§ Supplied material
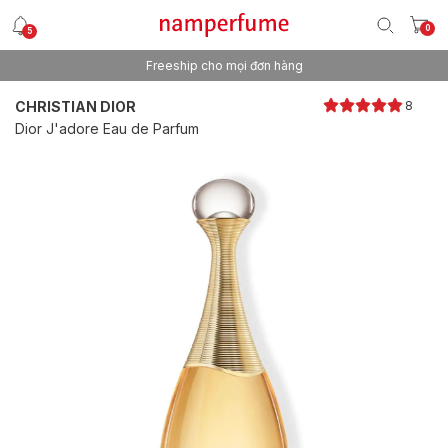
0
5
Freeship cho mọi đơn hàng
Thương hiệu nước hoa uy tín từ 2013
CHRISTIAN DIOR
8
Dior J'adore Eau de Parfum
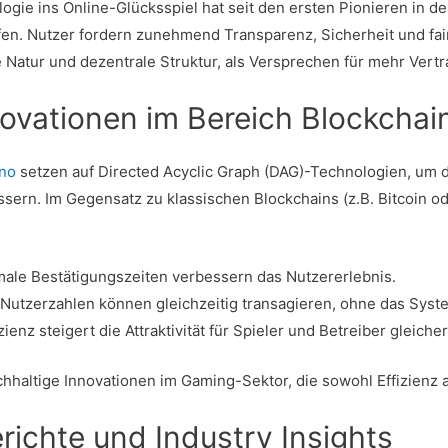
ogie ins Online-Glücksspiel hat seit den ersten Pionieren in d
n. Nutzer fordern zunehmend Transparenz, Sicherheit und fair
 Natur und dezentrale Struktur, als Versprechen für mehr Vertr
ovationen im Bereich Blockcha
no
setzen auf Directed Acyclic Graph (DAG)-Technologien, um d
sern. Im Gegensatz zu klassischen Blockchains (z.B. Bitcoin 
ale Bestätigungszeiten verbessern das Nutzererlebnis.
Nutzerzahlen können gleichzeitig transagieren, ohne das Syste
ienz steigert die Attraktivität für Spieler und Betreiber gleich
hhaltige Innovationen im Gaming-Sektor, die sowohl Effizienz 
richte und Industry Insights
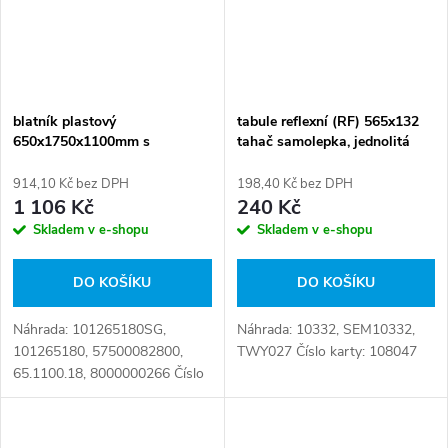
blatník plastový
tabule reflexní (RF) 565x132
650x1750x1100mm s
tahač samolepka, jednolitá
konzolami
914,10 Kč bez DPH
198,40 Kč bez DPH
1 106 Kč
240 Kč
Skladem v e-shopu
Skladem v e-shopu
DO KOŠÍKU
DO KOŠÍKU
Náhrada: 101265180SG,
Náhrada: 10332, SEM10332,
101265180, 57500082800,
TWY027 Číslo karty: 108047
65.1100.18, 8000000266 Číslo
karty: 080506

§ Work to complete
Please retype the lines from the one that contains "Nutzerzahlen können gleichzeitig" to the final line of the records, both included, exactly as written and without any pictures.

§ Output of the exercise
Nutzerzahlen können gleichzeitig transagieren, ohne das Syste
ienz steigert die Attraktivität für Spieler und Betreiber gleich
hhaltige Innovationen im Gaming-Sektor, die sowohl Effizienz 
richte und Industry Insights
blatník plastový
tabule reflexní (RF) 565x132
650x1750x1100mm s
tahač samolepka, jednolitá
konzolami
914,10 Kč bez DPH
198,40 Kč bez DPH
1 106 Kč
240 Kč
Skladem v e-shopu
Skladem v e-shopu
DO KOŠÍKU
DO KOŠÍKU
Náhrada: 101265180SG,
Náhrada: 10332, SEM10332,
101265180, 57500082800,
TWY027 Číslo karty: 108047
65.1100.18, 8000000266 Číslo
karty: 080506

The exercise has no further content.